Problem statement: Word for word, set down every line of the entries below from the line with "discos duros en" to the line with "lo digo de todo", including both, and no other line.

Materials provided:
::::::::
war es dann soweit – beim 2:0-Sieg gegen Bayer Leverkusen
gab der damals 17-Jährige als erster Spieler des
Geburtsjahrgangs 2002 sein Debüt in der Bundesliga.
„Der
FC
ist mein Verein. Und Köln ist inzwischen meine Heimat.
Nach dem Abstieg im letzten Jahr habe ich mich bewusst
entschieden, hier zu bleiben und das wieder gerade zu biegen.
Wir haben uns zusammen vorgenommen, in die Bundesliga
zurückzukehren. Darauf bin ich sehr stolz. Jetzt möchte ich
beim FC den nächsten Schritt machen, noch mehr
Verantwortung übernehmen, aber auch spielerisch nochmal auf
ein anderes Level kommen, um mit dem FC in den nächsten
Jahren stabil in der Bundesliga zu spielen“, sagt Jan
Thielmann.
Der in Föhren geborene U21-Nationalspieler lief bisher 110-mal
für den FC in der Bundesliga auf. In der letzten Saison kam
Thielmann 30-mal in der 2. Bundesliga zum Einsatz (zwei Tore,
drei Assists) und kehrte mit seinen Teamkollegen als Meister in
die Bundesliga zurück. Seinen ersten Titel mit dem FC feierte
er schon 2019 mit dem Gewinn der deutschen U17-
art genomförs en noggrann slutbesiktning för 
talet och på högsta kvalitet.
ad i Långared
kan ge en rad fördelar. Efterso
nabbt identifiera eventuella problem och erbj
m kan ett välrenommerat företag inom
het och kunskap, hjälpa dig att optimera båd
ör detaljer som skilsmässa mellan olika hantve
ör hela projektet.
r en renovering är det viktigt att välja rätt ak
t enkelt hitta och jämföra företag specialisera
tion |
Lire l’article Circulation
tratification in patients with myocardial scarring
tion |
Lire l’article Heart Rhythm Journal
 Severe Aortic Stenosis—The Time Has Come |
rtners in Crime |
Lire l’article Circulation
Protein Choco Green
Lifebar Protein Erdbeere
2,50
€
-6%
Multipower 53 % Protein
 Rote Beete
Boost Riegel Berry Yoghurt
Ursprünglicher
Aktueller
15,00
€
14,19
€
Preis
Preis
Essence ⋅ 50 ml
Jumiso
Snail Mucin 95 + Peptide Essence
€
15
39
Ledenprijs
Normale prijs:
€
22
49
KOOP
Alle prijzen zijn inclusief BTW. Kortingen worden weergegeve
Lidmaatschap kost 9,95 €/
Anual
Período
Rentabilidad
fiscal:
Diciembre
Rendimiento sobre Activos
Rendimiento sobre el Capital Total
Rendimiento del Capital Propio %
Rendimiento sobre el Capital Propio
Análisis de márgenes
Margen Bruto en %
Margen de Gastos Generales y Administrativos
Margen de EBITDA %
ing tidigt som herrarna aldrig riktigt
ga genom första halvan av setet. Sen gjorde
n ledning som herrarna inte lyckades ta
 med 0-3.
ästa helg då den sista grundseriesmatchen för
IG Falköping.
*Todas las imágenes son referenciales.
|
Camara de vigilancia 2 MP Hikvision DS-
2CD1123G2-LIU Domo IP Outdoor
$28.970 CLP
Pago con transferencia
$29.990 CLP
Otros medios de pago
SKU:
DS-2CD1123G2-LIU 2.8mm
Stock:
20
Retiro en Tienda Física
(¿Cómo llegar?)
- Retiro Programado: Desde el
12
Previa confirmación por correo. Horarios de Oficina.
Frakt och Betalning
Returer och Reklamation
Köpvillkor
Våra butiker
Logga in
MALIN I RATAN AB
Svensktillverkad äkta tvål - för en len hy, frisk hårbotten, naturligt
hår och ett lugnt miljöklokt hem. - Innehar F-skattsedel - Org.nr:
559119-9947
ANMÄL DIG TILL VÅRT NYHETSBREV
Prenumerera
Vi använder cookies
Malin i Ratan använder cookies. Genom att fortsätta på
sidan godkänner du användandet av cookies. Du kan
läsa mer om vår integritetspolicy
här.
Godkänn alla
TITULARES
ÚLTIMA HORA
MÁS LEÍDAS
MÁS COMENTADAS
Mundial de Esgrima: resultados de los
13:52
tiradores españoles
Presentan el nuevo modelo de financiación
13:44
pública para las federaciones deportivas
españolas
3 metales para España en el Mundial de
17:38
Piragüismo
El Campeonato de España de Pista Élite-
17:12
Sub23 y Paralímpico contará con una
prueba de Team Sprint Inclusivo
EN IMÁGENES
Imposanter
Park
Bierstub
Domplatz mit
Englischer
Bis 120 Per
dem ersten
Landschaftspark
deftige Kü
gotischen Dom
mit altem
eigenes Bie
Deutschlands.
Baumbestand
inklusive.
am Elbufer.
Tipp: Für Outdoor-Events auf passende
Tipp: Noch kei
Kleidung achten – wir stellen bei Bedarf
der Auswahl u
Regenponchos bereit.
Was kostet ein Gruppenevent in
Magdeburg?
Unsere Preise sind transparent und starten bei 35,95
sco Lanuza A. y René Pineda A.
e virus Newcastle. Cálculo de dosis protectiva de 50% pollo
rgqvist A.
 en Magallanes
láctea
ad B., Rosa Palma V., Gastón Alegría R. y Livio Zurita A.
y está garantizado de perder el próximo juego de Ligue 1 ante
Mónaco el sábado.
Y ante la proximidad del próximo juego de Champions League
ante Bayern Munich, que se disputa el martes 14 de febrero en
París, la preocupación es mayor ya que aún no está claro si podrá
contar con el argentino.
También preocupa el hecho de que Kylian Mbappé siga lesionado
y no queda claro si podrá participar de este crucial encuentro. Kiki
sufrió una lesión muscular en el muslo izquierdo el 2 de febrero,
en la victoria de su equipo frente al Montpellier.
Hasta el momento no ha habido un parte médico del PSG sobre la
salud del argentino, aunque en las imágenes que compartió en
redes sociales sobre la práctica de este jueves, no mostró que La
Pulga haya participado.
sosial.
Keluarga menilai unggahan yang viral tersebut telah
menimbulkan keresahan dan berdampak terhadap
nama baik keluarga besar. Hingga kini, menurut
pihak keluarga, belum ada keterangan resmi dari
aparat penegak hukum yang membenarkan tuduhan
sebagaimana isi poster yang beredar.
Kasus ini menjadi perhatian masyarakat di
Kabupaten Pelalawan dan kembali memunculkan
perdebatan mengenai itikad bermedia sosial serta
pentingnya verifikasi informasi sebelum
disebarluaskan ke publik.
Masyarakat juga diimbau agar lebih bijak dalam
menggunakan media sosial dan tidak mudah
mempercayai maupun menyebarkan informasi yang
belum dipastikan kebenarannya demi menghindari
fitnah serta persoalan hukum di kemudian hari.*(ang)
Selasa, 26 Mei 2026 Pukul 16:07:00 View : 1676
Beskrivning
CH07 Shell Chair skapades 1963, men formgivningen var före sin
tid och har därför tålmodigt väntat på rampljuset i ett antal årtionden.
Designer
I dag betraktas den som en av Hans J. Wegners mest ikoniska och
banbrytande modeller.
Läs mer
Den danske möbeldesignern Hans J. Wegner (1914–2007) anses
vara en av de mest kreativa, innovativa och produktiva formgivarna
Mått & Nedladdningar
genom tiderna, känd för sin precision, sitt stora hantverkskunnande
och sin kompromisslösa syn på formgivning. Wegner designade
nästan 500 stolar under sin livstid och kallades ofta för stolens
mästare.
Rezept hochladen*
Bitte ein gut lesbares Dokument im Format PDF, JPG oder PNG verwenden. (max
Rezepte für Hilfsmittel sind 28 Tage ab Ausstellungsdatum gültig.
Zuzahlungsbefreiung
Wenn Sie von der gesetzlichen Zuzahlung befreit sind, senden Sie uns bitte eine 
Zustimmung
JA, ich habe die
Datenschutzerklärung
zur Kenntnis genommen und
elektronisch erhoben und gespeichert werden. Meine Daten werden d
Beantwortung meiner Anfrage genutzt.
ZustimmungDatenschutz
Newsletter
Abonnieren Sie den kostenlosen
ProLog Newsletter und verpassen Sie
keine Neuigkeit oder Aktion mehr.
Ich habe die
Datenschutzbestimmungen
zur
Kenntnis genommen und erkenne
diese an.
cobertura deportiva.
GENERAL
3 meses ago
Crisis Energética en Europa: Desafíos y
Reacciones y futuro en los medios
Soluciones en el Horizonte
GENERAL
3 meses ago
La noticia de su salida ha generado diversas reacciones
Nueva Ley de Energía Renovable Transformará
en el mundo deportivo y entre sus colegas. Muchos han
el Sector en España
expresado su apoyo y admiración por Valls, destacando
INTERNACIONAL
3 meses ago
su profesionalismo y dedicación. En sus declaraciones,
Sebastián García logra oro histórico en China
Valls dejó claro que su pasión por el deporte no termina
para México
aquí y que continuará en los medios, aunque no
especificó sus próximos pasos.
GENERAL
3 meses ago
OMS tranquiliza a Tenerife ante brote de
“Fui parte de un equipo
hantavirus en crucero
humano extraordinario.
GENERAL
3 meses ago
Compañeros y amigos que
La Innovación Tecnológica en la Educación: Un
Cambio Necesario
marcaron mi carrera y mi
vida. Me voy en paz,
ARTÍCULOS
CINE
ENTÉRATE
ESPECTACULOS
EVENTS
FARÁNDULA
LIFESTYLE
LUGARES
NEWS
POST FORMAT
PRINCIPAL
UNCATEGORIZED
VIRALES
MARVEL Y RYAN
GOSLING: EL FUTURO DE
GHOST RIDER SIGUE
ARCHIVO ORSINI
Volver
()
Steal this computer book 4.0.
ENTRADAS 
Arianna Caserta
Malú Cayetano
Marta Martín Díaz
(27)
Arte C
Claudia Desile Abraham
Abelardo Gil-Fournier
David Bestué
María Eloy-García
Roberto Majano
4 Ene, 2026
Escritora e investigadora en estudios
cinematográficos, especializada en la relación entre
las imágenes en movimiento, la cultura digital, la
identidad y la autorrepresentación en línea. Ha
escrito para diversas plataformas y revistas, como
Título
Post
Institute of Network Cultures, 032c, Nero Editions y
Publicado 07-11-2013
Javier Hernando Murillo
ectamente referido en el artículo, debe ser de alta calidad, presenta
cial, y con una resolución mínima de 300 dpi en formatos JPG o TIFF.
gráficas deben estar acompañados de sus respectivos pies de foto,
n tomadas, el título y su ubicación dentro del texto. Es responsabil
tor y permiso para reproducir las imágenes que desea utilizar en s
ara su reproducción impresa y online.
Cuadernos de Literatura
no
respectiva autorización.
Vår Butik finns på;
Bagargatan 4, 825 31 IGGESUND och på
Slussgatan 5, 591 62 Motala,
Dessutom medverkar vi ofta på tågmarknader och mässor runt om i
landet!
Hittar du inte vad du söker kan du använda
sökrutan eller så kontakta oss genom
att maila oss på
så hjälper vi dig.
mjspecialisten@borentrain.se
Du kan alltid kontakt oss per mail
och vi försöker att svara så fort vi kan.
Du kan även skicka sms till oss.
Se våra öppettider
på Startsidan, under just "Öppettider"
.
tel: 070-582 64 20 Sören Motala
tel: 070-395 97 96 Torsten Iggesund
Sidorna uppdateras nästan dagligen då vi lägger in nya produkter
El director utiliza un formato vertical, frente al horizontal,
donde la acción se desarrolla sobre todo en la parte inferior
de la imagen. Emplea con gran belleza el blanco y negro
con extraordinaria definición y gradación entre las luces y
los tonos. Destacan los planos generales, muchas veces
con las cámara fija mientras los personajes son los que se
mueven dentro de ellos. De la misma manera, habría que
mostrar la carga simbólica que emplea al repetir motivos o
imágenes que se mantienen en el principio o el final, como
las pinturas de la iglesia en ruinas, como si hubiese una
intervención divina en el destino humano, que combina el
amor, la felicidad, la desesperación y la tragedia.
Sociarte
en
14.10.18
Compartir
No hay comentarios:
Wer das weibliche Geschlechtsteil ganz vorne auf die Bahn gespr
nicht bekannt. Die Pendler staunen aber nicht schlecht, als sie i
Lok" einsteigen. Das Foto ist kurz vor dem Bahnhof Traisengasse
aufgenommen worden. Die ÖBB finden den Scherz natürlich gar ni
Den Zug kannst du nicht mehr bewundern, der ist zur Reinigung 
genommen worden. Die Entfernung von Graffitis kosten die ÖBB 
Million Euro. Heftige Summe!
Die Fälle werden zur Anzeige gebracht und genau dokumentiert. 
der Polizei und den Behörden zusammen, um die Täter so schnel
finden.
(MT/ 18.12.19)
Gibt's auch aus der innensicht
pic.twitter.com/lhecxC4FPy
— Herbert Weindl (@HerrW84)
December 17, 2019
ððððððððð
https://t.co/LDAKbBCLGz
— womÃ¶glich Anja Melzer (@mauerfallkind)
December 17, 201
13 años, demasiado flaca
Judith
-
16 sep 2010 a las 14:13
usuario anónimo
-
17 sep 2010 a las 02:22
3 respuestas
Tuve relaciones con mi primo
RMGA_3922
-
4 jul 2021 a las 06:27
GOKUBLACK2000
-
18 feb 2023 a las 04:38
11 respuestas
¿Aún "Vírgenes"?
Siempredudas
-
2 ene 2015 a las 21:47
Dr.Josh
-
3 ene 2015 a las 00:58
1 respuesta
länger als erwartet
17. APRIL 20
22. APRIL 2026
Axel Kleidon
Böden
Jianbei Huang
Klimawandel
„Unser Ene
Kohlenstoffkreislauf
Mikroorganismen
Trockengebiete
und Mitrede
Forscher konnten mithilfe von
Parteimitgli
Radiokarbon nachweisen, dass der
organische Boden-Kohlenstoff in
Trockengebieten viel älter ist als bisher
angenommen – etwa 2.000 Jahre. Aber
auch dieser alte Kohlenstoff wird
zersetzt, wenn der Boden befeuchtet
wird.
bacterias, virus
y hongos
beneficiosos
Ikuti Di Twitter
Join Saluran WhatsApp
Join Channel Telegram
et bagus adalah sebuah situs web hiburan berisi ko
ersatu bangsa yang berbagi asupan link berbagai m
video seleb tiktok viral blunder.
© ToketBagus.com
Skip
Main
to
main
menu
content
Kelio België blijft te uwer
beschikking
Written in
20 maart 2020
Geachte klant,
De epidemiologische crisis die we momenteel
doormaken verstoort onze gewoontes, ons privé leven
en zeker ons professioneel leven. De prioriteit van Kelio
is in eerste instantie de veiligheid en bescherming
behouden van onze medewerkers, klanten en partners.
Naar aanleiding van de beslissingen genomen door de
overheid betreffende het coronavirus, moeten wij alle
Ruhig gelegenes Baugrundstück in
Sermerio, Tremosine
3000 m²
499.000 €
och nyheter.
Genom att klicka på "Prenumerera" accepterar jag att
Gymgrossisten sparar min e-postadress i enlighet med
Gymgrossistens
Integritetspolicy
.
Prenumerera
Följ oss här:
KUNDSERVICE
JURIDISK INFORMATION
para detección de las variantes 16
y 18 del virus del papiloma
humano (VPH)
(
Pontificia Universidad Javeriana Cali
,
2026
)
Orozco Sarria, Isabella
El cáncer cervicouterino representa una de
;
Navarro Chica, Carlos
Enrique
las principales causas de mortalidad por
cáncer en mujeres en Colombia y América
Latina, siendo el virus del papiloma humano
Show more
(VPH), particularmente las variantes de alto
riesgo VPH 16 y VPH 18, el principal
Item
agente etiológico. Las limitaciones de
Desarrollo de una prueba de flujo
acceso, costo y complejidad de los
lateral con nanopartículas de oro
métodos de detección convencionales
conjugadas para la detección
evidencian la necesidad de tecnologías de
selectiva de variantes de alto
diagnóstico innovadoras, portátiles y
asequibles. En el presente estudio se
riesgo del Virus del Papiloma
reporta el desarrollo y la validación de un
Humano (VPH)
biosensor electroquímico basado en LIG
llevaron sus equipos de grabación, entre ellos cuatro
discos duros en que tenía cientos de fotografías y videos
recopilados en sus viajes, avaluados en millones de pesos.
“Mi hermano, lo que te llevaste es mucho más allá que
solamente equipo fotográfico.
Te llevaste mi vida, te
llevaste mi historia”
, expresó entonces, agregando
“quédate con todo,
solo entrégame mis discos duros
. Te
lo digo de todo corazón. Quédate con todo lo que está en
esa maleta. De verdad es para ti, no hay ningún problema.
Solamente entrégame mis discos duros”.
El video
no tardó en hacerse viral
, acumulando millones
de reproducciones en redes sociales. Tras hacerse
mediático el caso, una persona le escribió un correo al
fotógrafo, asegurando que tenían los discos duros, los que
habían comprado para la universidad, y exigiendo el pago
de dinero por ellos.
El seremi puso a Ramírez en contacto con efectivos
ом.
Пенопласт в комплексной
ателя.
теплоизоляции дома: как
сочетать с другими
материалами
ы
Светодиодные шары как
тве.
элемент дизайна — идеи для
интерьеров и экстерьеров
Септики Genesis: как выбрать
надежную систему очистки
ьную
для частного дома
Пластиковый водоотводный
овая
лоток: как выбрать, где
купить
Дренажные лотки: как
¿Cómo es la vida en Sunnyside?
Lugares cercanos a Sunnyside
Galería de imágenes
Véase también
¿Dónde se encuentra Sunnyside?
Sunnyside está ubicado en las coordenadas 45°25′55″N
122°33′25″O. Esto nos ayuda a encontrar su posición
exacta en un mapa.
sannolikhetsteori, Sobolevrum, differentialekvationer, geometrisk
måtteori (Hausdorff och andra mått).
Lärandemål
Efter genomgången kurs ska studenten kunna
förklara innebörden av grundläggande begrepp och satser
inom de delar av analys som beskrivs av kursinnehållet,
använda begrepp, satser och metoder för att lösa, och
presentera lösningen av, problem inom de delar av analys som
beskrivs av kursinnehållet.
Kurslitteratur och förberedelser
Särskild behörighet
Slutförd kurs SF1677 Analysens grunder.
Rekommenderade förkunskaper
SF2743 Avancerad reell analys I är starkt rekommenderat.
::::::::
Written answer:
discos duros en que tenía cientos de fotografías y videos
recopilados en sus viajes, avaluados en millones de pesos.
“Mi hermano, lo que te llevaste es mucho más allá que
solamente equipo fotográfico.
Te llevaste mi vida, te
llevaste mi historia”
, expresó entonces, agregando
“quédate con todo,
solo entrégame mis discos duros
. Te
lo digo de todo corazón. Quédate con todo lo que está en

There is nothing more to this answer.